例えば、あなたが営業マンで、上司である課長と二人で一緒に営業に出かけて、大きな商談を成立させた時を考えてみましょう。本音では、気難しい先方の社長とアポイントがとれたことが一番の手柄だと思っていたあなたが、アポイントをとるのに自分が苦労したことをアピールしようと、

「商談が成立してよかったです。あの社長とアポイントをとるのに苦労しましたから。しかも、あの提案書を作るのに昨日徹夜しました」

などと課長に言ってしまっては、課長の「自己重要感」は下がってしまいます。逆に、自己アピールを抑えて、

「さすが課長ですね。雑談から自然と本題に入っていく話法は素晴らしかったです。そしてクロージングのタイミングは抜群でした。私もいい勉強になりました。ありがとうございます」

と、課長の功績を称えることで課長の「自己重要感」は満たされ、自分も課長からの信頼を獲得できるのです。

▼後日、同僚と商談についての話をする時

「あの商談は実は僕が根回しして、気難しい先方の社長とアポイントがとれたからうまくいったんだ。作成した提案書も先方の社長のニーズを満たしていたから。一応課長に同行してもらって、手柄は課長になっているけど、本当は僕の手柄なんだ」

という旨の発言を同僚に伝えたとしましょう。そんな自慢話は必ず課長に伝わってしまいます。すると、課長からの信頼もなくし、話した同僚からもマイナス評価を受けてしまいます。自慢話は、自分の欲求を満たす反面で、相手の「自己重要感」を低下させてしまうのです。一方で、同僚に対しても

「あのときの課長の話術は素晴らしかった。誰もが惹きつけられるよ。クロージングのタイミングも年季が入っている。実に勉強になった」

と課長の賞賛をすることで、同僚からも課長からも高い信頼を勝ち取ることが出来ます。最初から最後まで自己アピールを抑えるということを意識しなくてなりません。

■自己アピールをせずに、自分を満たす方法

もちろん誰もが、自分の努力を認めてもらいたいという気持ちを持っているので、ついつい無意識のうちに自慢話をしたくなることも。そこでオススメな方法が2つあります。

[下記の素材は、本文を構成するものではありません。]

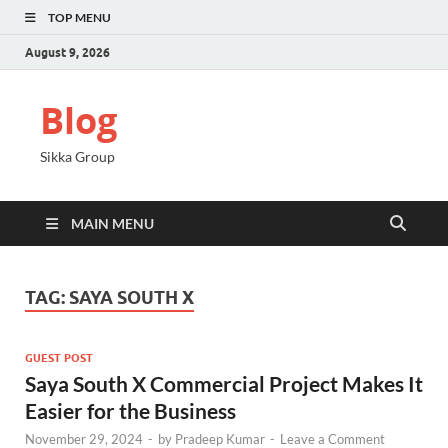
TOP MENU
August 9, 2026
Blog
Sikka Group
MAIN MENU
TAG:
SAYA SOUTH X
GUEST POST
Saya South X Commercial Project Makes It
Easier for the Business
November 29, 2024
-
by
Pradeep Kumar
-
Leave a Comment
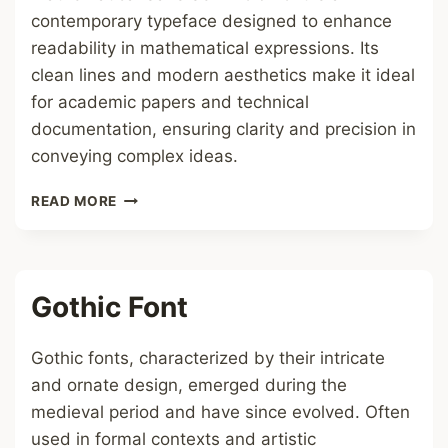
contemporary typeface designed to enhance
readability in mathematical expressions. Its
clean lines and modern aesthetics make it ideal
for academic papers and technical
documentation, ensuring clarity and precision in
conveying complex ideas.
MATHEMATICAL
READ MORE
SANS
SERIF
BOLD
FONT
Gothic Font
Gothic fonts, characterized by their intricate
and ornate design, emerged during the
medieval period and have since evolved. Often
used in formal contexts and artistic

1. 利害関係のない友人たちに、分散して軽く話を聞いてもらう

一人に延々と話を聞いてもらうのではなく、何人かに分散して、軽く聞いてもらう程度であれば、友人も気持ちよく聞いてくれるでしょう。

2. 自分で自分を褒める

鏡を見ながら、自分の成功体験を思い出し、自分が優秀な人間であると褒めてあげましょう。よく頑張っているとたくさん認めてあげて、笑ってみると気分も楽になります。

■誰とでも親切にする

相手の「自己重要感」を高めるために、自分が相手のことをどれだけ尊重しているかということを伝えようと、自然と相手に対しては親切な態度をとるはずです。けれども、人は気を抜いた瞬間に本音が出てしまいます。自分の利害関係を感じられる人にだけ親切にしても、意味がありません。コミュニケーションの達人は、どんな人にも分け隔てなく親切にして、相手の自己重要感を満たすように努めるのです。この世は因果応報なので、あなたのとった態度が将来、あなたが人から与えられる態度となって返ってくるのだと考えるようにしましょう。

今回は、『入社1年目から使える「評価される」技術』から、上司や同僚から評価されるための大原則をご紹介しました。いまいち評価されていない……と感じる方は参考にしてみてはいかがでしょうか。